Sure, we had a few explicit goals. Most of them were quickly abandoned. We slowed down the cracked-out pace. We stopped covering martial arts and quit posting music videos just for the fuck of it.
But a few things stuck. We looked on the costs and the politics and the strategies that came with the latest gear; the internet already had plenty of stroke sites for military hardware. We never accepted the idea that a “blog” couldn’t have original reporting. We maintained a sense of the absurd, to keep the steady stream of killer robots and shady defense contractors and Third World invasions from turning into a crushing gloom. And, without ever explicitly giving ourselves a direction, we kept returning to the parts of the defense world that were largely obscured from the public view: the remote labs, the secret experiments, the mercenaries, the manhunters, the idea factories, the psychological operators, the rapping terrorists, the special forces raising tribal armies.
Over time, we called it the Hidden Pentagon, or the Defense Underground. A world where people earnestly try to build flying cars, collect terrorists’ scents, turn soldiers into yogis and twist Twitter accounts into honeypots. A place where it’s perfectly rational to dispatch social scientists on combat missions, transform the airwaves into weapons, and launch Shadow Wars around the globe. A reality in which militants are killed by the the push of a button two continents away, entire towns are under constant surveillance, the most disruptive spies are software, and we’re not even allowed to read the laws that are supposed to keep us safe.
To keep it all from getting too phantasmagoric, we tried to maintain Danger Room as a voice of reason in a world gone nuts. When Washington panicked over cyberwars that weren’t or Korean missiles that couldn’t, we told D.C. to chill. When the military swooned over networked tanks or stealth destroyers or ICBMs that targeted terrorists (if they didn’t start World War III), we did our best to slap some sense into them. When policy-makers wallowed in fear of another 9/11, we told them to grow up and refuse to be terrorized.
We also made sure to see the world’s conflict zones through our own eyes: dropping howitzers over Afghanistan, coming under fire in Helmand province, surviving a bomb attack in Logar, outrunning militants on the streets of Chad, exploring Gadhafi’s bunkers in Libya, witnessing drone strikes in Israel, festering in our own stink in Iraq.
Along the way, we picked the brains of the military brass — from the head of Darpa (on our very first day) to the Defense Secretary to the Chairman of the Joint Chiefs to the commander of the Iraq and Afghanistan campaigns. We even got ourselves a full-time reporter working out of the Pentagon.
Finally — and, really, this should have been item number one — we broke news wherever and whenever we could: The rules that effectively killed frontline blogging; the seemingly shady deals done by top Pentagon officials; the previously unknown commando force eyeing Iran; the computer virus that infected the cockpits of the U.S. drone fleet.
Occasionally, that news even made a difference.
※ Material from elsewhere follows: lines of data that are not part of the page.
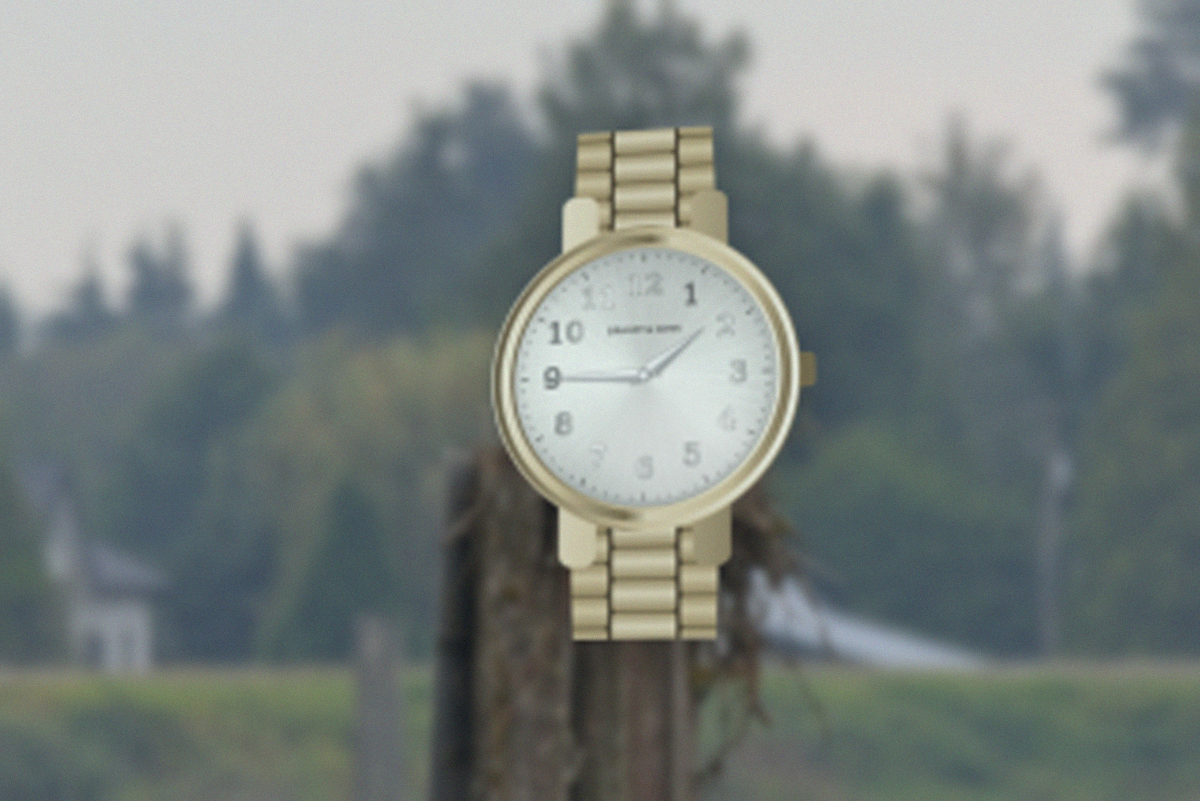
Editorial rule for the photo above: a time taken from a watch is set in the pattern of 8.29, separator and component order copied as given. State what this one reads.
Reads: 1.45
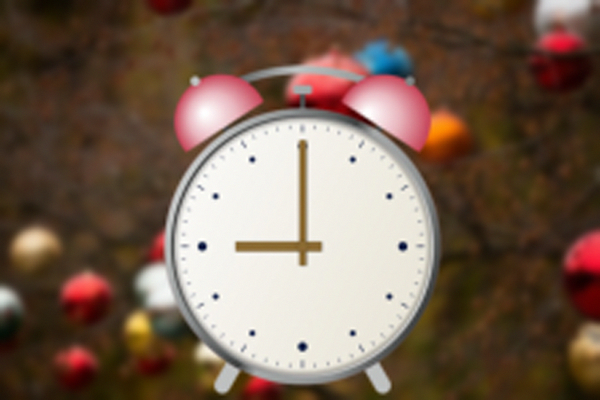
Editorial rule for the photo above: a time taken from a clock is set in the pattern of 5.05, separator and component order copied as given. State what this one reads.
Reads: 9.00
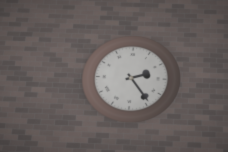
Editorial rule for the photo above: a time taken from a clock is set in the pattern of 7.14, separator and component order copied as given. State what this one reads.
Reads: 2.24
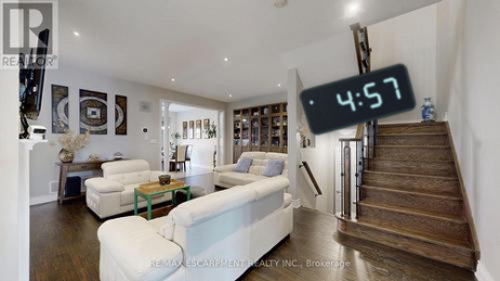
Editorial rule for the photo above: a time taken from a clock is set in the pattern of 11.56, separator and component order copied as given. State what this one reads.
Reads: 4.57
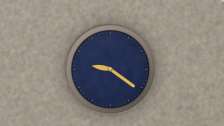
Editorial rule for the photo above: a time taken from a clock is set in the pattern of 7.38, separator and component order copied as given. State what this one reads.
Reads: 9.21
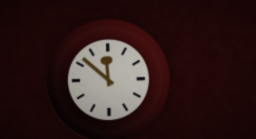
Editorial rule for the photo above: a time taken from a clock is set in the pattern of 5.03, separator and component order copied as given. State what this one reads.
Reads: 11.52
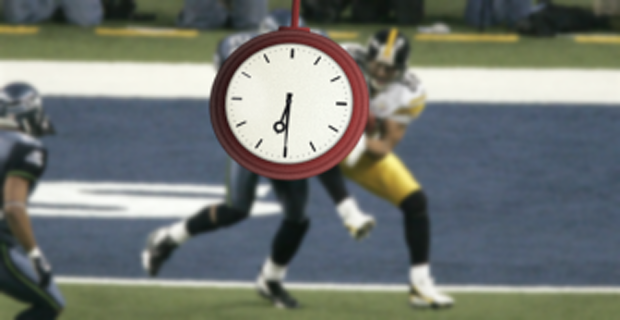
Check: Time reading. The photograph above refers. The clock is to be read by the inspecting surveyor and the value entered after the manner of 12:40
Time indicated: 6:30
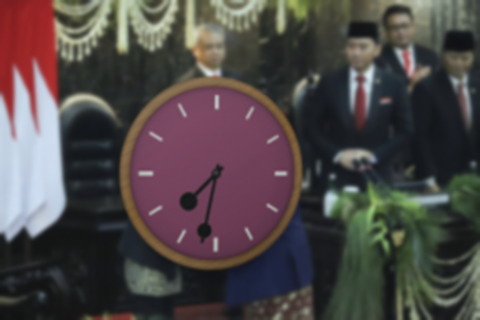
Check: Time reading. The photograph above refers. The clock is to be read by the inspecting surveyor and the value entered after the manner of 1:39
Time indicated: 7:32
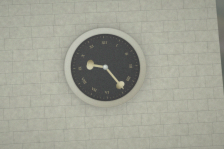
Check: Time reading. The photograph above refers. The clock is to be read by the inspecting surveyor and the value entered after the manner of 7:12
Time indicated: 9:24
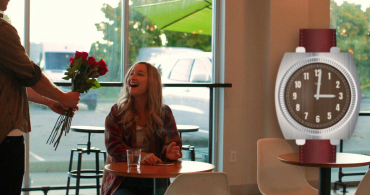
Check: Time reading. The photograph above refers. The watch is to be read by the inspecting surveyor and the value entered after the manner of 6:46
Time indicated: 3:01
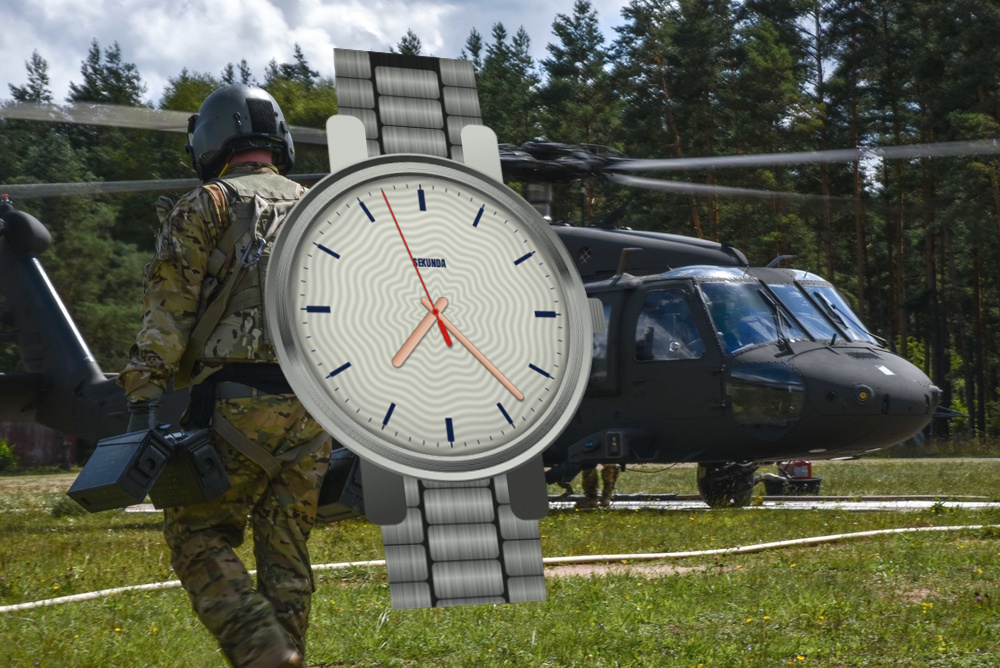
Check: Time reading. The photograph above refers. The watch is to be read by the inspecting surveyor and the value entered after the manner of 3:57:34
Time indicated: 7:22:57
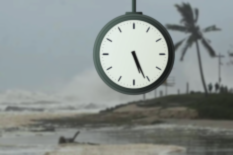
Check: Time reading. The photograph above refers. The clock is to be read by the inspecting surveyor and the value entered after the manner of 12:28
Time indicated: 5:26
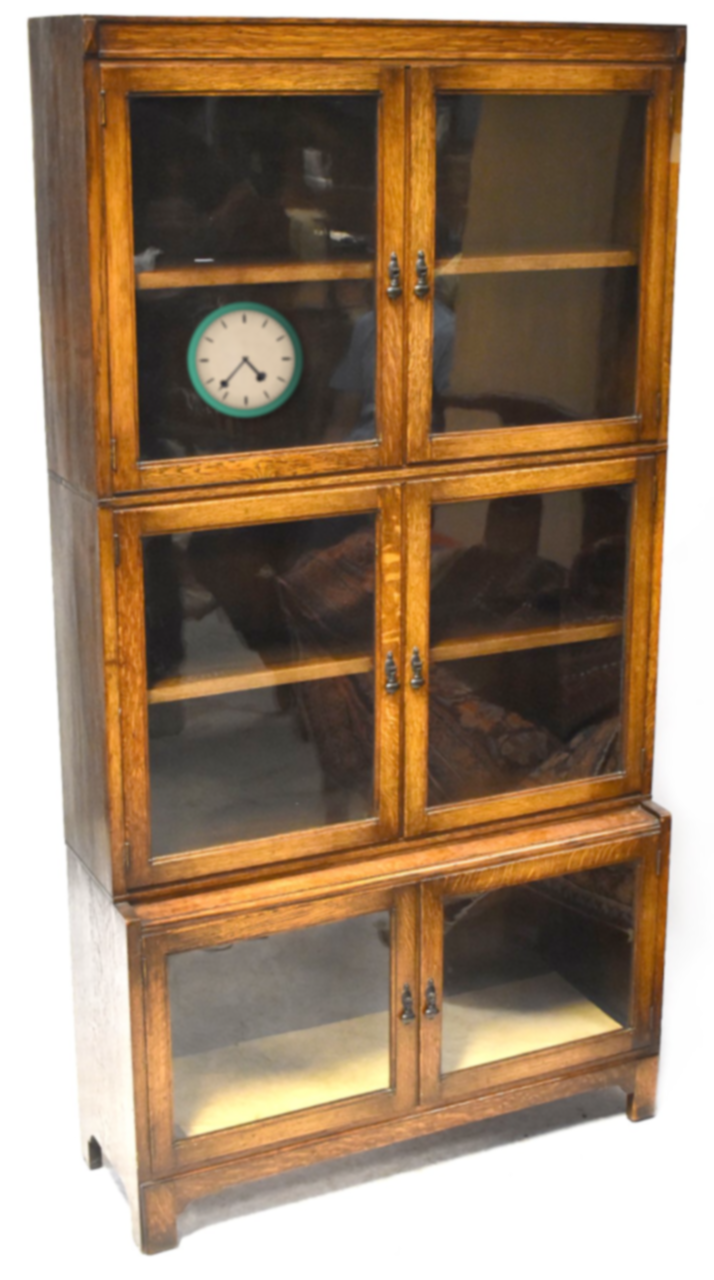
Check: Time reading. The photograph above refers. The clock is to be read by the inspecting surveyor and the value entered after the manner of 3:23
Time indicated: 4:37
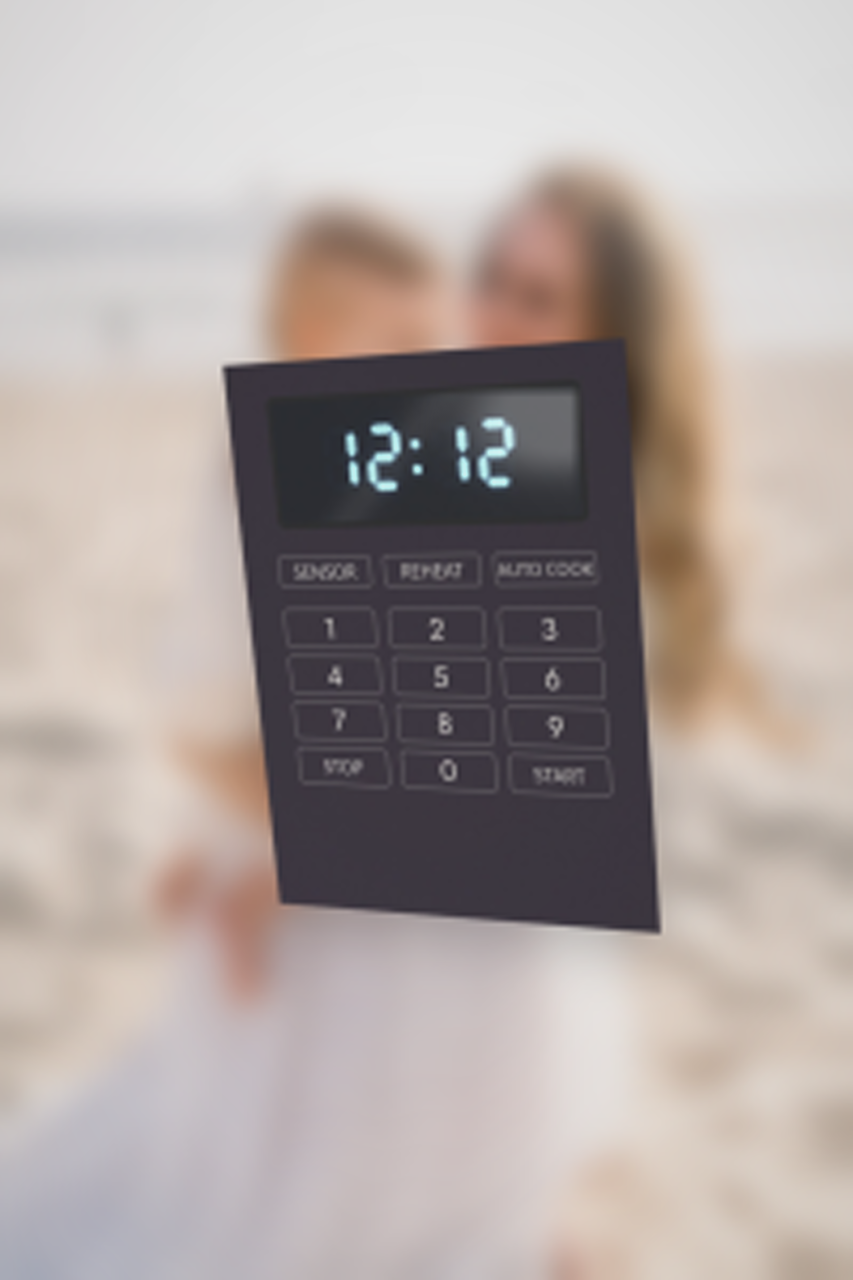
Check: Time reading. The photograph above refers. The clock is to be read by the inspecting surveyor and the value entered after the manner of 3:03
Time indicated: 12:12
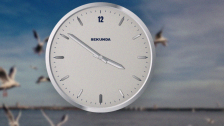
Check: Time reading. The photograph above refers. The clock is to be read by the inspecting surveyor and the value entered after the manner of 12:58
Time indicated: 3:51
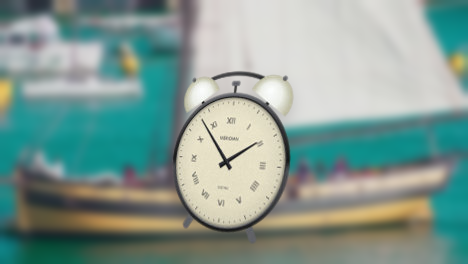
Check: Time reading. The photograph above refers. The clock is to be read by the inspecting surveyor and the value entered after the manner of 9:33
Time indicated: 1:53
Spencer Ackerman’s series on government Islamophobia prompted the White House to order a review of all counterterror training materials. A few weeks after this blog got started, Sharon and I posted an internal memo showing that the Marine Corps had slow-rolled urgent requests for armored vehicles in Iraq. It didn’t take long for the Secretary of Defense to order thousands of the vehicles built, giving hundreds of thousands of troops better protection against improvised bombs.
Not bad, for a bunch of reporters just riffing. Not bad, for a little website without a plan.